Extracted page text data
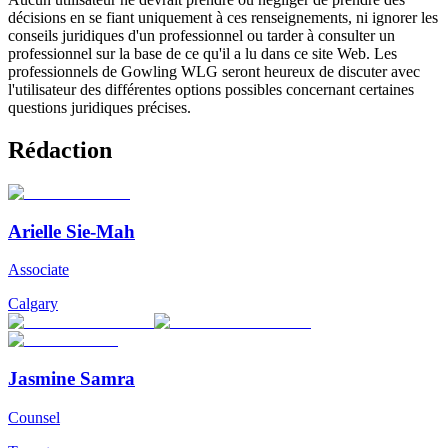
décisions en se fiant uniquement à ces renseignements, ni ignorer les
conseils juridiques d'un professionnel ou tarder à consulter un
professionnel sur la base de ce qu'il a lu dans ce site Web. Les
professionnels de Gowling WLG seront heureux de discuter avec
l'utilisateur des différentes options possibles concernant certaines
questions juridiques précises.
Rédaction
Arielle Sie-Mah
Associate
Calgary
Jasmine Samra
Counsel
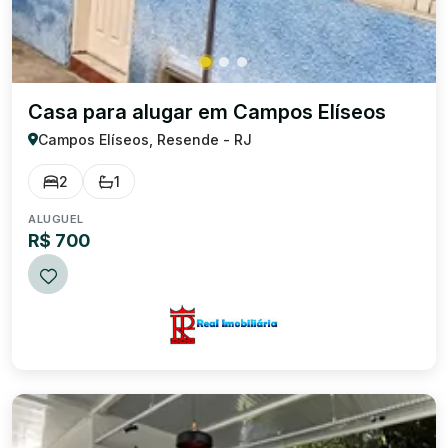
Casa para alugar em Campos Elíseos
Campos Elíseos, Resende - RJ
2
1
ALUGUEL
R$ 700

WHAT IS NEEDED:
What belongs in the answer is each line of the data that has the word "Elíseos".

RESULT OF THE EXERCISE:
Casa para alugar em Campos Elíseos
Campos Elíseos, Resende - RJ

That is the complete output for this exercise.